The Fishermen @ Assembly George Square
Two towering performances bring a Booker-shortlisted Nigerian novel to vivid, unforgettable life
On the banks of a polluted river by a Nigerian village, four young brothers go fishing. A chance encounter with a madman, an overheard prophecy that may or may not be gibberish, and their lives are agonisingly torn apart. This is the story of Chigozie Obioma’s debut novel The Fishermen, brought to the stage by New Perspectives.

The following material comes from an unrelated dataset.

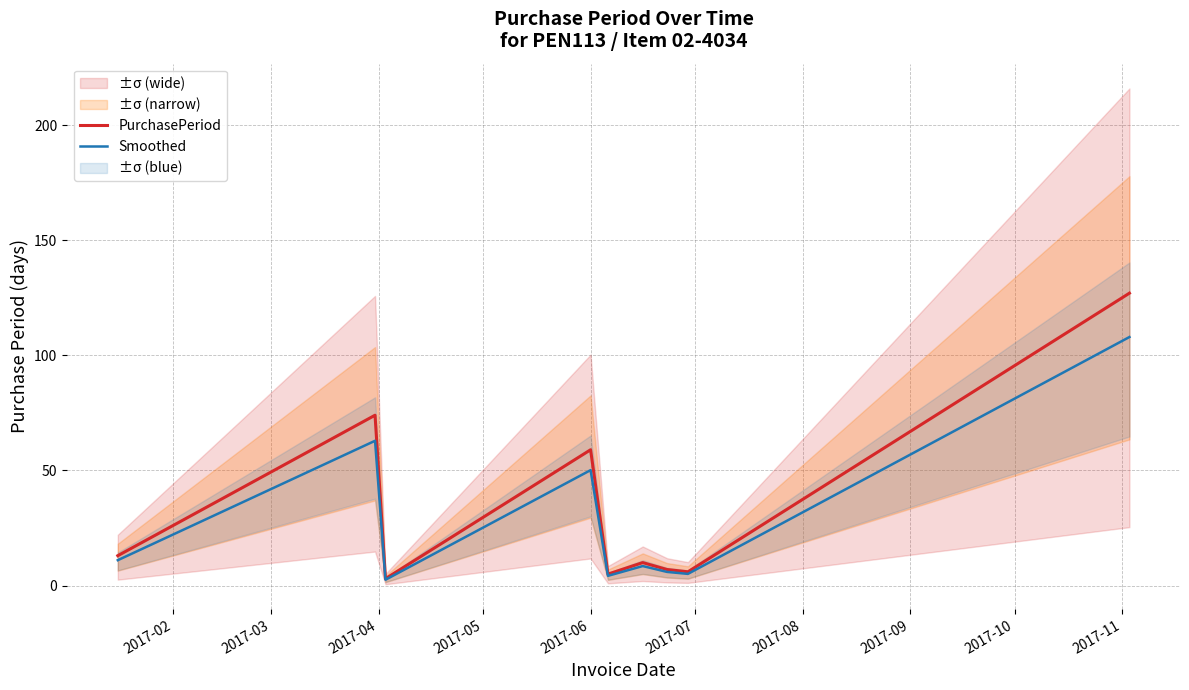

True or false: Smoothed and PurchasePeriod intersect in this chart.

False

Obioma’s novel is smartly distilled in adaptation by Gbolahan Obisesan – though the tale still concerns four brothers, we are principally concerned with the two youngest, Ben and Obembe. As they play across a stage littered with sandbags and metal poles, through their eyes we see the entire family, and the performances by Michael Ajao and Valentine Olukoga are spectacular. Ajao in particular is captivating to watch – his transitions between sweet, naive Ben and stern, serious Ikenna are breathtaking.
The physicality, range and energy of these two actors brings this great cast of characters sharply to life. We flick breathlessly from the younger boys, to their older brothers, to their stern, devout, hopeful parents, to the corrupt authorities that have polluted the country, and never for a second are we lost or confused.
If there’s one character not as exquisitely drawn as the others it’s second-oldest brother Boja. He’s the only one we can’t spot at the first word, expression or gesture, and this feels like something of a shame, especially in the latter act when the plot starts to turn around him.
Fortunately, the drawing of the family as a whole is so vivid that the great and terrible climax loses none of its punch. You know damn well what’s going to happen, but you hold your breath anyway, and seeing the young boys attempt to grapple with the consequences is devastating.